Digital-medicine company Teladoc Health recently turned to a trio of descriptives to characterize the current state of its business, which saw a third quarter bursting with triple-digit percentage gains in multiple areas. The company said it’s “exceeding expectations,” “building on momentum” and delivering “consistent growth” — all at once.
If that wasn’t enough, just two days later, the completion of Teladoc’s $18.5 billion merger with Livongo hammered home the prospects for virtual healthcare.
Had there been any doubts whether remote, video-linked appointments with doctors are ready to go mainstream, the global pandemic and Teladoc’s earnings have all but erased them — ensuring that telemedicine is here to stay.

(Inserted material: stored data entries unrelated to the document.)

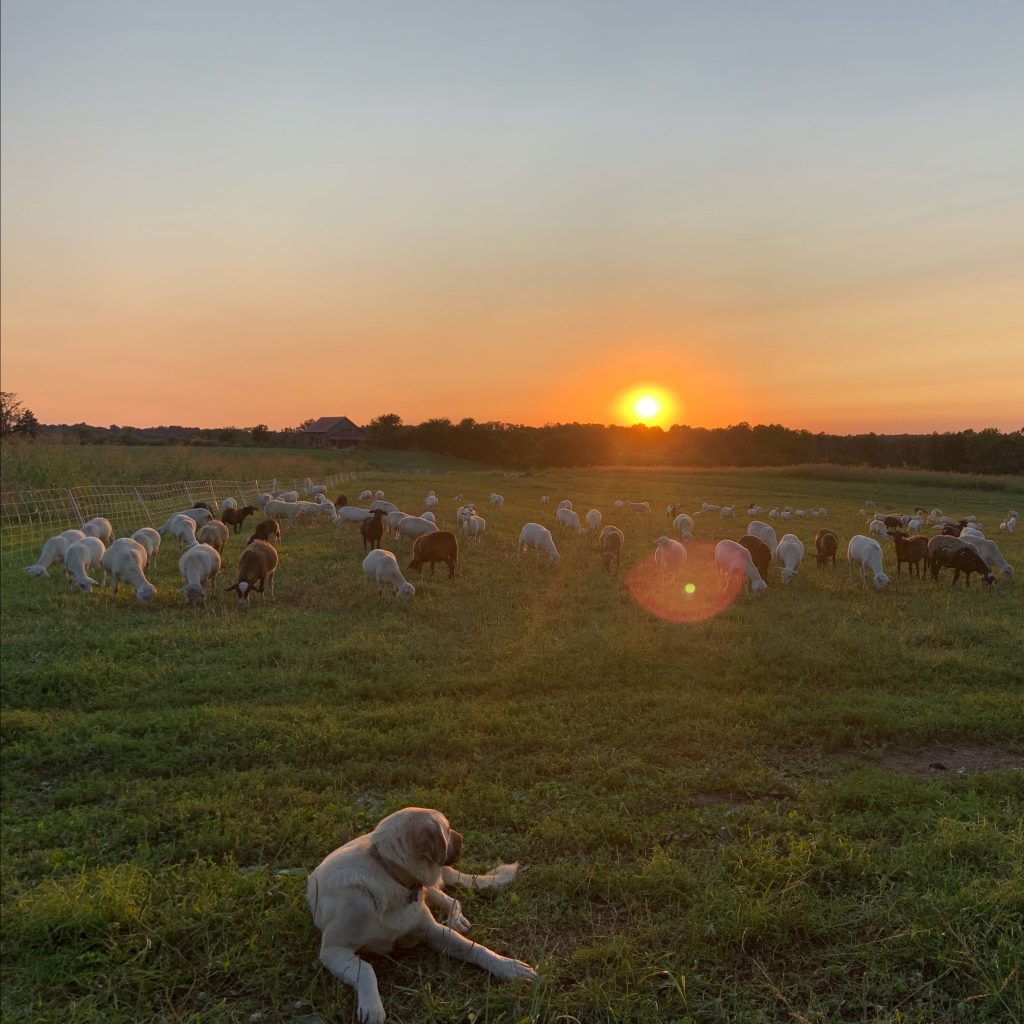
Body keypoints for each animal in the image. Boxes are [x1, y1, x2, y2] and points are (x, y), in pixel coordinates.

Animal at [307, 806, 540, 1024]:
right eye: (447, 829)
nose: (462, 837)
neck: (389, 874)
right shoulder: (333, 950)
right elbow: (365, 969)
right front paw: (372, 1006)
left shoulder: (432, 930)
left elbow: (475, 948)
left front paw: (506, 965)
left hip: (431, 890)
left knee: (452, 901)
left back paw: (456, 919)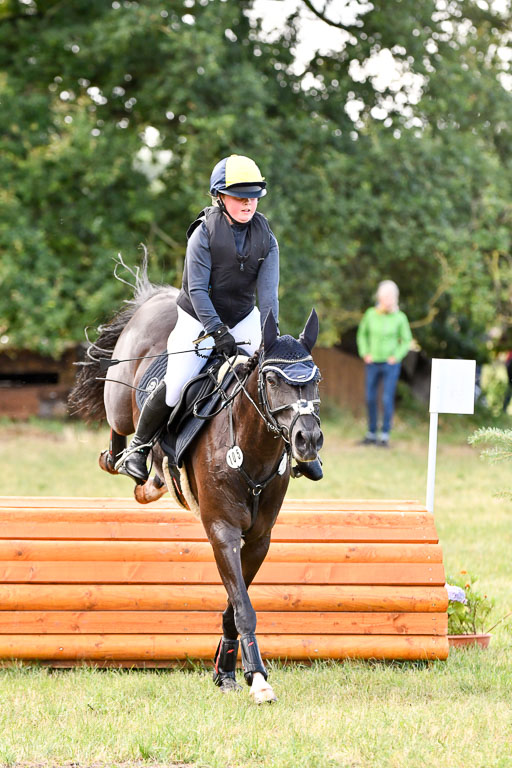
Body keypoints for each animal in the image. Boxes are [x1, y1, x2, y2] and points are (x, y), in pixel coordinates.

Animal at [69, 258, 322, 704]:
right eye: (272, 380)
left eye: (317, 379)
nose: (308, 440)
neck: (250, 452)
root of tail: (157, 298)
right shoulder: (221, 530)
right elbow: (243, 606)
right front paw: (259, 679)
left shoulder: (258, 538)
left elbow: (234, 605)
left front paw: (228, 671)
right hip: (121, 400)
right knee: (122, 434)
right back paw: (131, 463)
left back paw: (152, 482)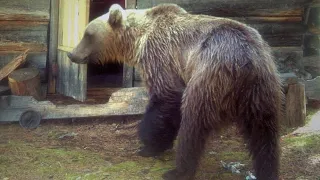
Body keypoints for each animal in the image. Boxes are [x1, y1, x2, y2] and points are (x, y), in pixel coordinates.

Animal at [67, 3, 282, 180]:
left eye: (87, 34)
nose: (71, 54)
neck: (137, 41)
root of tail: (246, 60)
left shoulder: (160, 55)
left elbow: (166, 97)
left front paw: (149, 144)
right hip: (262, 89)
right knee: (264, 134)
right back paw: (267, 171)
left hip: (208, 78)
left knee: (193, 125)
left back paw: (178, 171)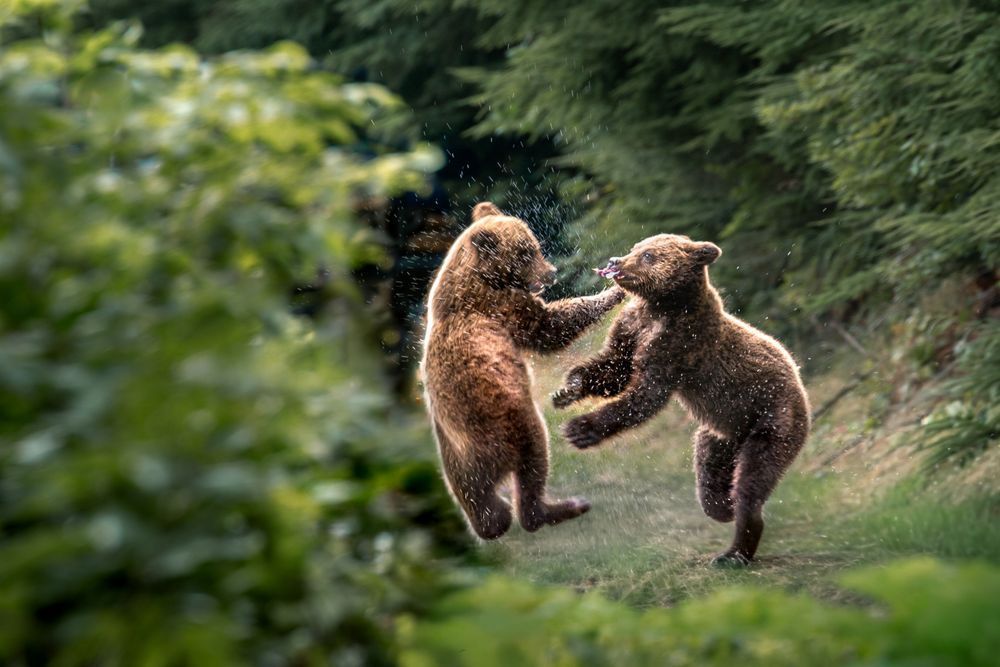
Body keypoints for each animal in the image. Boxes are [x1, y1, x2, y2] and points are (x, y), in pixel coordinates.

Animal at [421, 202, 625, 540]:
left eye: (535, 245)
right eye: (526, 252)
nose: (551, 272)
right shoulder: (503, 308)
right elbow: (551, 325)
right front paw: (613, 292)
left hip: (452, 454)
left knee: (474, 497)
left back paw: (494, 519)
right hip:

“Both Teladoc Health and Livongo were founded with the same mission: to create a new kind of healthcare experience, one that empowers people everywhere to live their healthiest life,” Teladoc CEO Jason Gorevic said in a statement announcing the merger’s closure. “Today’s [merger] news dramatically accelerates our ability to make this a reality for the tens of millions of consumers and healthcare professionals we serve around the world.”
Telemed’s Global Embrace
While Teladoc enjoys the clout and opportunities that come with being a dominant $25 billion company with clients in 130 countries, start-ups half a world away are also busy trying to perfect the telemedicine space and tap its potential.
For example, Indonesia’s Halodoc is developing a feature on its telemed platform that uses artificial intelligence (AI) to give doctors feedback on how well and quickly they perform services. The system also offers doctors advice from mentors on how to improve their patient consultations.
Halodoc’s product is being developed with machine-learning experts from Google’s Late-Stage Accelerator. It is already being used by about 5 percent of households in a country that’s home to 260 million people.
COVID As A Driver For Change
But the industry is still in its early stages. Despite rapid growth rates and an increasingly large global business footprint, studies show that nearly 80 percent of U.S. patients have still never done a virtual visit with a doctor.
Even so, the ongoing COVID-19 pandemic has seen increased telemedicine-adoption rates in the U.S. and abroad as a means of effectively delivering and managing healthcare services.
To that point, a study this summer by NYU Lagone found that virtual visits jumped 4,345 percent for non-urgent care and 683 percent for urgent care between March 2 and April 14 this year.
Cost-Saving Is Promoting Adoption As Well
Spiraling costs are also driving the digital-medicine space forward.
David Goldhill, the CEO of healthcare marketplace operator Sesame, recently told Karen Webster that of all of medicine’s systemic flaws that the pandemic has exposed, none are more apparent than the shortcomings of the current business model. He said today’s system dominated by big providers, third-party payers and invisible blank-check-style pricing isn’t working.
“If we want to drive positive things in terms of value and customer service and lower transaction costs, we’re going to have to rethink how we finance healthcare,” Goldhill said, calling the cost of healthcare “ruinously expensive” and “totally unpredictable.”
He also said one interesting side effect of the coronavirus era is how much attention people are suddenly paying to public-health measures, as well as to questions of access and equity.
Walmart Has Joined The Fray
It might not offer the comforts of a video conference with your doctor from your home, but retail giant Walmart is also looking to get in on the medical makeover currently underway.
Last year, the company launched its first in-store health center in Georgia to “provide key services such as primary care, labs, X-ray and EKG, counseling, dental, optical, hearing and community health education,” according to a company statement.